Bottom Line: Under the new standards, these procedures and questions are now required and will become standard so don’t be surprised by them – they should be expected.
- Initial Audit Engagements – Opening Balances
Under the old rules (GAAS), when an auditor obtained a new client, he / she was able to use and rely on the opening financial statement balances provided that the client had an audit done in the previous year. Within Canada, it is taken as a given that all auditors are properly trained and governed, and as such the previous audit opinion can be relied upon. With the move to CAS’s (based on International Standards) this assumption regarding auditors training and governance is no longer valid as the new standards must now consider auditors from other countries. The result is that auditors must now obtain their own audit evidence to verify the opening balances of new clients rather than relying on the figures of the previous auditor.

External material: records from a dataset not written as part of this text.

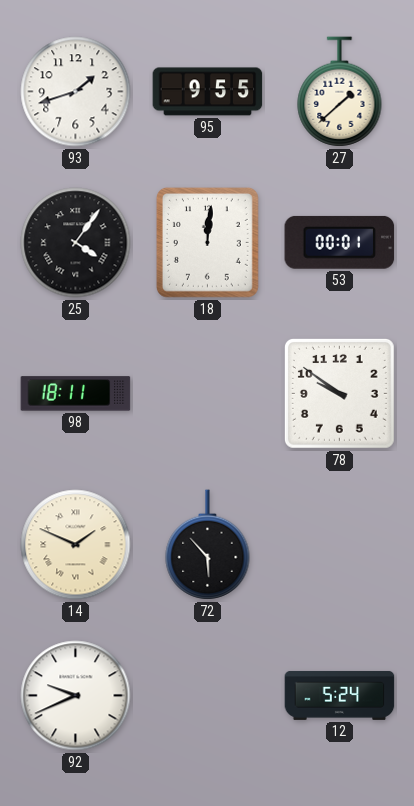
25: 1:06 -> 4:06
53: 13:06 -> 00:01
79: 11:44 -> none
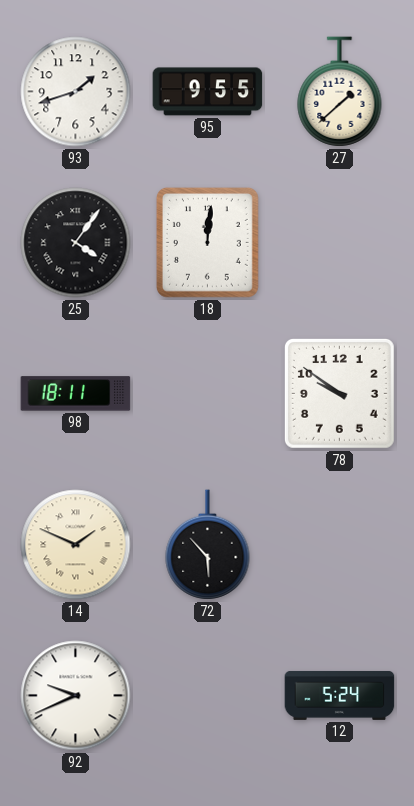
53: 00:01 -> none
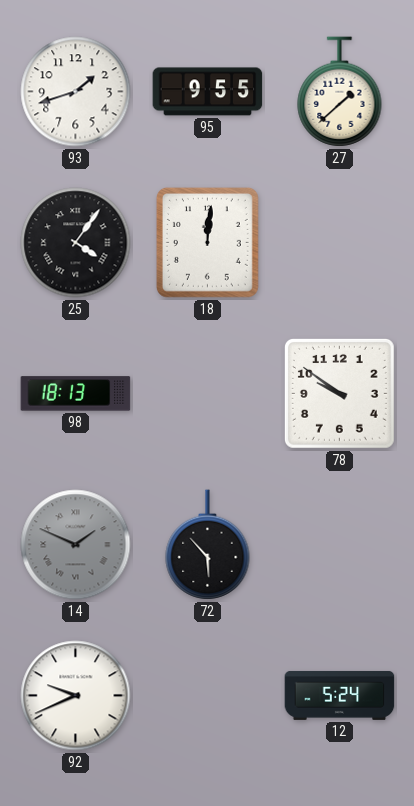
98: 18:11 -> 18:13
14 dial: cream -> grey
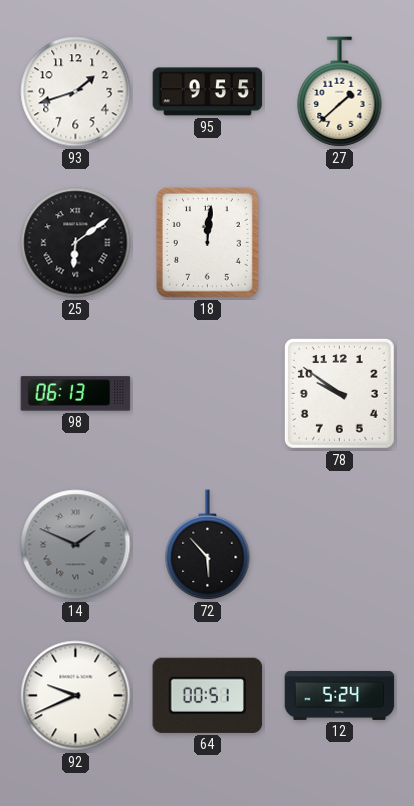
25: 4:06 -> 6:09
98: 18:13 -> 06:13
64: none -> 00:51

Bottom Line: When switching auditors, additional first year “set-up” costs may be incurred as a result of the new, additional work that auditors must now perform for new clients.
- Subsequent Events
Auditors are required to report all subsequent events (events occurring after the year end) that might materially affect the financial statements. For example, a major contract that is entered into after the year end should be disclosed. This requirement has not changed under the new rules.
What has changed however is the timeframe that auditors must consider for subsequent events. The auditor is required to cover all events up to the date of the financial statements. Under the previous standards, the financial statement date was the day that the auditor substantially completed their audit work. Under the new rules, the financial statement date must be the date that the Board of Directors approves the audit.

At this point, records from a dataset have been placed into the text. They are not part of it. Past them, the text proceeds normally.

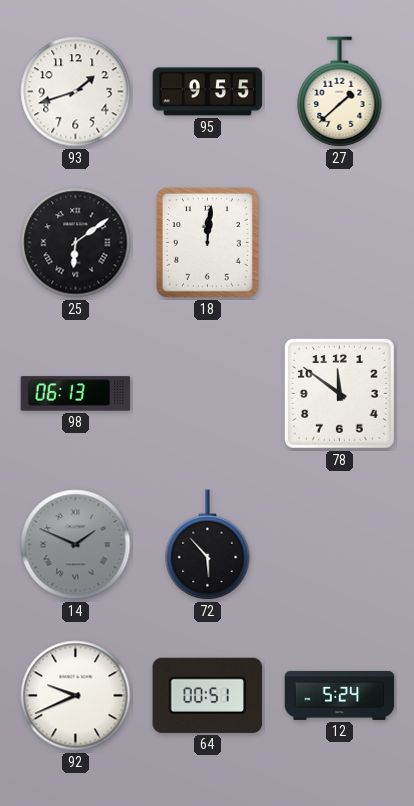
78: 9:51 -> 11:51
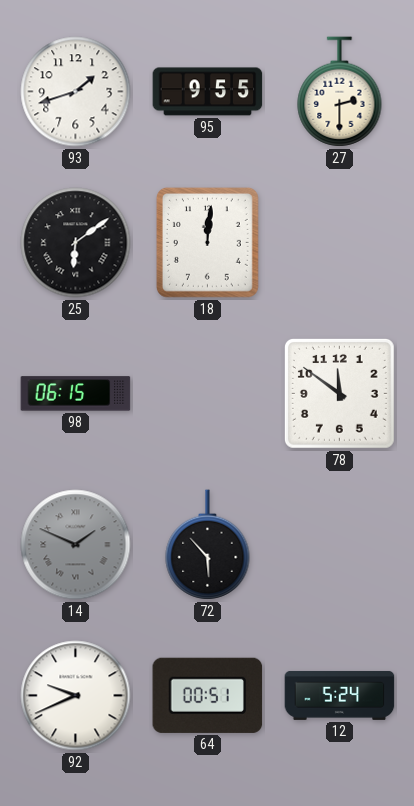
27: 1:38 -> 2:30
98: 06:13 -> 06:15
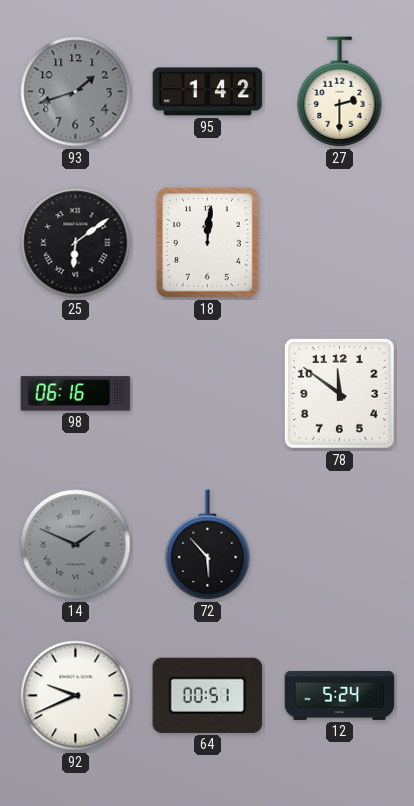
93 dial: white -> grey
95: 9:55 -> 1:42
98: 06:15 -> 06:16
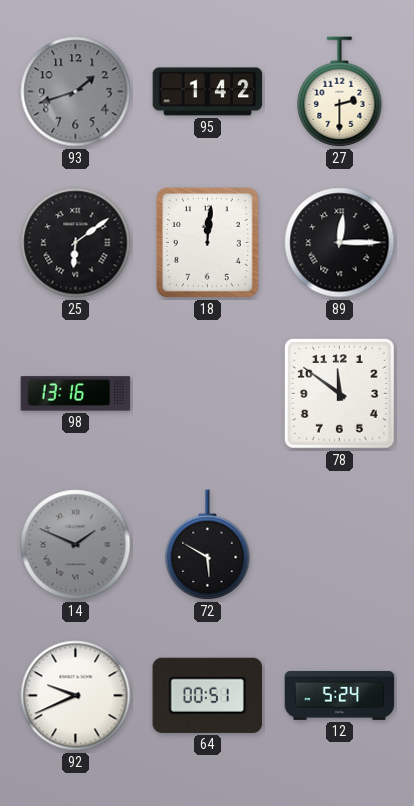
89: none -> 12:15
98: 06:16 -> 13:16
72: 5:53 -> 5:50
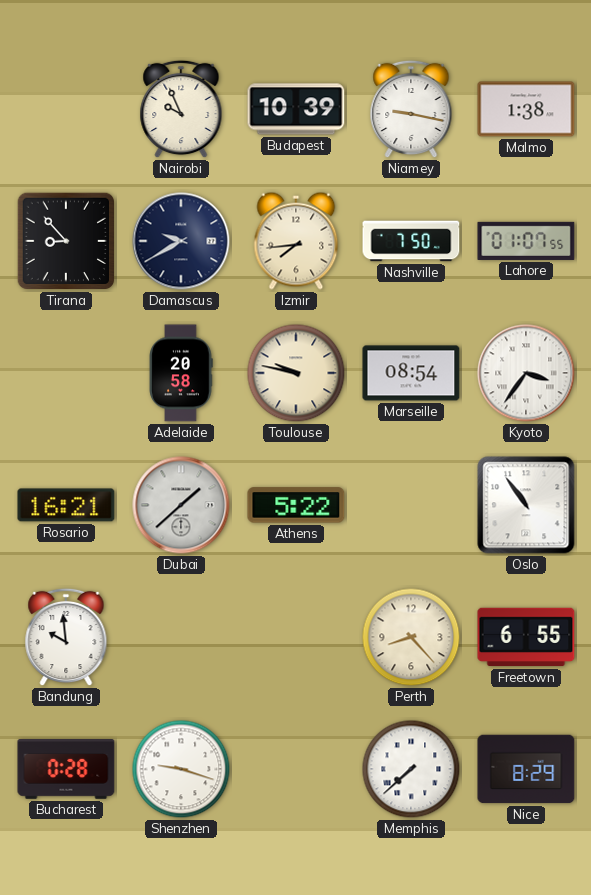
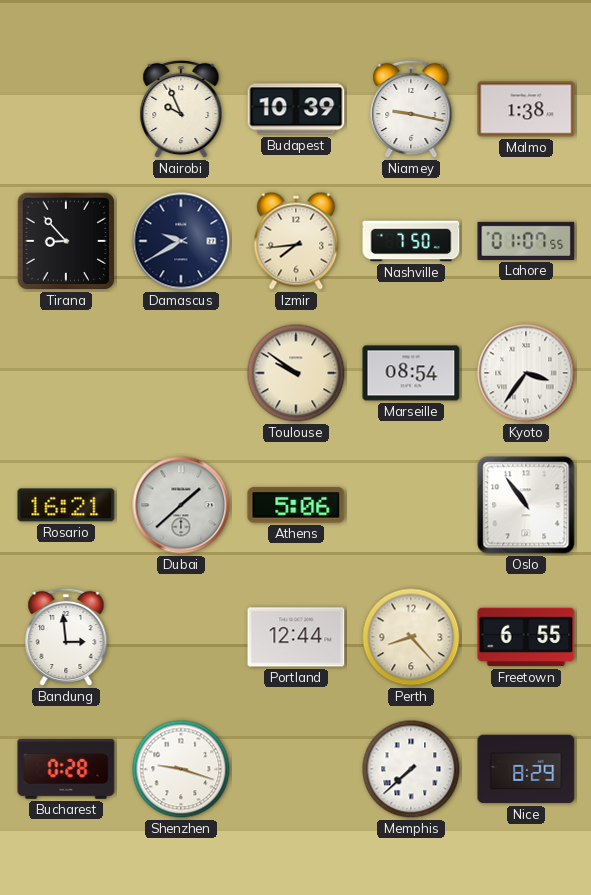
Adelaide: 20:58 -> none
Toulouse: 9:47 -> 9:51
Athens: 5:22 -> 5:06
Bandung: 9:59 -> 2:59
Portland: none -> 12:44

For example, in the past, if a corporation had a December 31 year-end and the auditor completed the audit on February 20 the audit report would be dated February 20. The auditor would be responsible to report any material subsequent events up to February 20.

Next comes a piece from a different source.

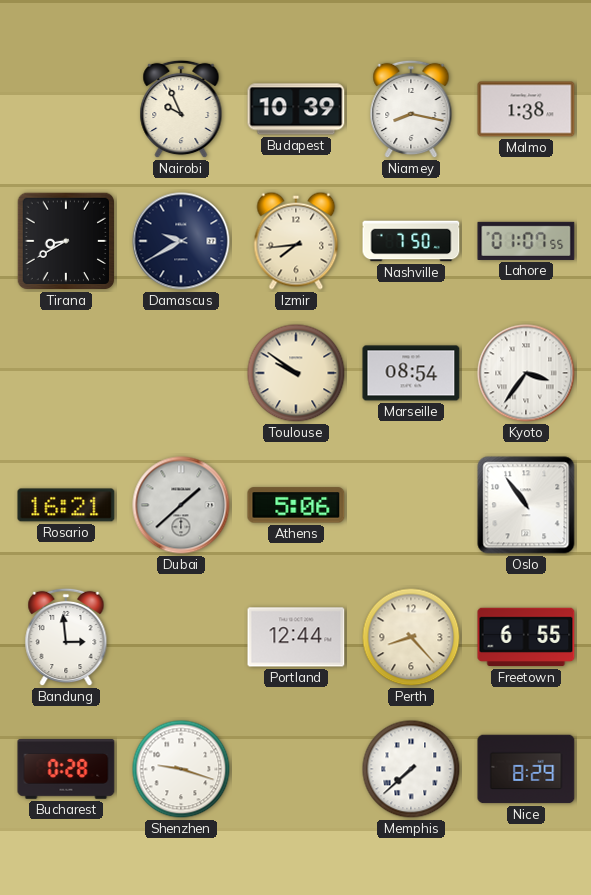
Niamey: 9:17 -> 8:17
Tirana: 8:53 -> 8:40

Under the new rules, if the Board of Directors does not get around to approving the audited financial statements until April 4, the auditor must date the audit report April 4 and complete additional subsequent events testing up to April 4 (which, if there is a material event, may change the audit, requiring a new approval date which would require additional subsequent event testing). As you can see, there is a bit of a catch-22 here.
Bottom Line: Reviewing and approving the audit in a timely manner will ensure that additional follow-up work and subsequent event testing is minimized and the AGM can be scheduled appropriately.
While this does not cover all of the changes relating to the new Canadian Auditing Standards, it does address some of the more significant changes that Boards of Directors should be aware of. You may also notice some other minor items, such as Boards now being required to approve the year-end audit journal entries and additional details that have been added to the standard audit report.
If you have additional questions or concerns regarding these changes, we would encourage you to speak directly to your corporation’s auditor as he / she will be familiar with the new standards being used. We especially encourage you to contact your auditor and your property manager if your year-end date is after December 14, 2010 and you notice that any of the above procedures have not been implemented by your auditor.